最近、風俗店で働く女性の生態を描いた新書を読む機会があった。いい歳をしてどうしてこの本を手にしたかというと私の好奇心はさておき、書名に社会学という文字が書かれていたということ、もうひとつは私が長年関心をもって読んできたシカゴ学派社会学のモノグラフのなかに当時アメリカの大都市の歓楽街にあだ花のように咲いた風俗店を調査した『タクシー・ダンスホール』という作品があり、それを以前社会調査協会の雑誌『社会と調査』のなかの「調査の達人」というコラムで紹介したこともあったからだ。この風俗店を扱った2つのモノグラフは時代も違い、調査者も男性と女性という違いはあるものの、両者はいろいろな面で共通している部分が多い。その一つは両者とも社会学の修士論文をもとにして書かれているということもあって、調査に際して質的調査の代表的調査技法としての参与観察をはっきりと自覚して使用していることだ。

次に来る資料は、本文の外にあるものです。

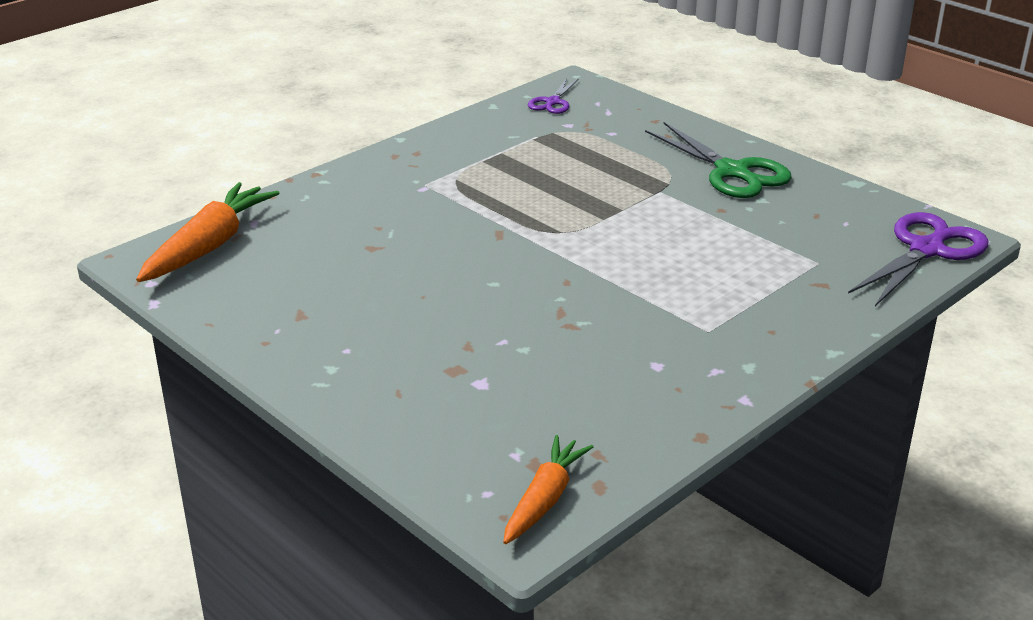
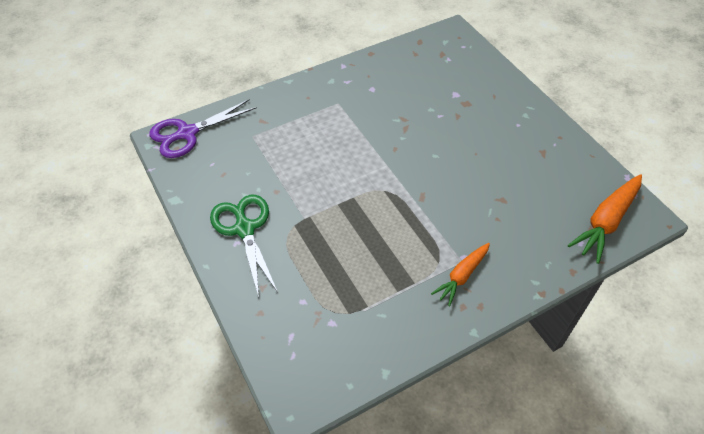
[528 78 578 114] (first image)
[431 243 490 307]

「タクシー・ダンスホール」の場合は調査者が客に成りすましてダンスホールに入り、そこでダンサーと彼女らを目当てにやってくる客と接触して多くの情報と資料を収集して、ダンサー嬢と客が繰り広げるタクシー・ダンスホールの社会的世界を鮮やかに描き出している。他方、「風俗嬢」の場合は調査者自身が風俗嬢として働きながらそこで働く風俗嬢の実態とそして男性従業員やそこにやって来る客との関係を生々しく描写している。

この2つのモノグラフで用いられた参与観察はしばしば社会調査における質的調査の代表的調査法としてあげられてきており、とりわけ調査対象が外部からではその内部の実態が容易に窺い知ることのできない場合にその持ち味が発揮される。このため調査結果は好奇心も手伝って多くの人の関心を引き付ける。このことはこれまでその代表例としてよく挙げられるウィリアム・ホワイトの『ストリートコーナー・ソサエティ』や一連のシカゴ・モノグラフがそれをよく示している。

近年、質的調査への関心の高まりのなかで、質的調査法に関するテキストが多く刊行され、そのなかで参与観察に多くのスペースが割かれ、なかには参与観察そのもののテキストまで出版されてきている。

だが参与観察による優れた作品を読むのは臨場感溢れ実に興味深いが、実際それを用いて調査をしようとなると、ことはそれほど容易なことではない。まず調査対象へのエントリーの問題、そこでのインフォーマル・インタビューによって情報を得るインフォーマントの問題、これらは偶然性に多く左右されている。さらにこうして得た観察や情報を人類学者クリフォード・ギアーツのいう「分厚い記述」で描写し表現することがもとめられる。こうした技法は調査者本人の個人技にその多くが委ねられている。こうしてみると参与観察は他の調査法と比べて、マニュアル化がもっとも難しく、標準化にもっとも馴染まない調査技法だという思いをますます強くする。